**Source document:**

This law will require PBMs to reimburse independent pharmacies at least the Alabama Medicaid Agency rate to pharmacies for prescription drugs. One goal of the legislation is to increase the amount paid to independent pharmacists for the drugs they dispense.
Chris Kimble, partner in Balch & Bingham’s Health Law Practice, answers key questions consumers are asking about the impact of SB252. Chris’s practice focuses on the litigation of healthcare-related issues, including insurance disputes, provider reimbursement, fraud and abuse, False Claims Act, contract disputes, and federal and state regulated insurance programs.
What is a pharmacy benefit manager and what does it do?
PBMs are companies that act as intermediaries in the prescription drug supply chain. They negotiate with drug manufacturers for discounts and process prescription drug claims. Employers and insurers enter contracts with PBMs to manage prescription drug benefits for their health plans.
Consumers may notice a price difference for their prescriptions at independent pharmacies beginning October 1, when a new PBM law takes effect. Why is this?
PBMs must start paying the Medicaid reimbursement rate for prescriptions filled by an independent pharmacy, which may be significantly higher than the rate the PBM negotiated with the pharmacy before October 1.
Why could the person’s out-of-pocket cost for a prescription go up after October 1, even if their cost-sharing has not changed?
The new law prohibits PBMs from increasing an insured’s cost-sharing (that is the deductible, copayment, or coinsurance), or by requiring any other out-of-pocket payment as a means to recoup the dispensing cost of the drug. But the law does not change the cost-share formula already in place.
Can you offer an example of how this works?
Take one of my prescriptions, for example, and assume I have a $15 copay for generic drugs. That means I pay up to $15 for a generic prescription before my insurance kicks in to pay the rest. One of my prescriptions currently costs me $1.98 for a 30 day supply. If I purchase that prescription at an independent pharmacy after October 1, my cost will increase to almost $12, which is the Medicaid rate. Since my insurance only kicks in at $15, it covers none of that increase.

**Recorded data:**

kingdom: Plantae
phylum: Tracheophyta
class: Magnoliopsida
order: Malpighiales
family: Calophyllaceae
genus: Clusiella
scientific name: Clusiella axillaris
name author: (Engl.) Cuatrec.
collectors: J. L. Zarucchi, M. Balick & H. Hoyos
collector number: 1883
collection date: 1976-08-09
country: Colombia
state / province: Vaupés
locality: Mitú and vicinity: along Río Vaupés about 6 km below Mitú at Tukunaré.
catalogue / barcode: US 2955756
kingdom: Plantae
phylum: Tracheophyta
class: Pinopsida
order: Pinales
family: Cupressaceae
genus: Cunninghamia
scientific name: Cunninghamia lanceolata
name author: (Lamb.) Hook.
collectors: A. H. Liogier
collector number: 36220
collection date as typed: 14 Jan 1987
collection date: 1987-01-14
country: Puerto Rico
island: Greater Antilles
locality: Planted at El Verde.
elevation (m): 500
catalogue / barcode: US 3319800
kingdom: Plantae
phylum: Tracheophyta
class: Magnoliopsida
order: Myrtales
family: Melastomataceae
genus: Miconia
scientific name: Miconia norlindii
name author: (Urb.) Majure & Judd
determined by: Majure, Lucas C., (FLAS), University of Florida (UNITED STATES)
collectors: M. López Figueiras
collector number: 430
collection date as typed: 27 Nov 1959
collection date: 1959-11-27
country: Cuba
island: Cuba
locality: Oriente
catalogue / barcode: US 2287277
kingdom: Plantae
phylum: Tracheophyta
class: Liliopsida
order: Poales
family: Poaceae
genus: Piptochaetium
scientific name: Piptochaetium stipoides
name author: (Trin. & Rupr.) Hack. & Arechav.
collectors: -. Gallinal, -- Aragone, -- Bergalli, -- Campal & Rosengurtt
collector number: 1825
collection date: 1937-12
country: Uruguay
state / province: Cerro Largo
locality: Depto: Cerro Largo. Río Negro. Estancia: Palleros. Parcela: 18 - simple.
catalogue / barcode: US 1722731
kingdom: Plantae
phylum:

**Problem to work on:**
Repeat word for word the passage of the text on Alabama's new PBM law, starting with "The new law" and going on through "already in place.".

**Answer to this task:**
The new law prohibits PBMs from increasing an insured’s cost-sharing (that is the deductible, copayment, or coinsurance), or by requiring any other out-of-pocket payment as a means to recoup the dispensing cost of the drug. But the law does not change the cost-share formula already in place.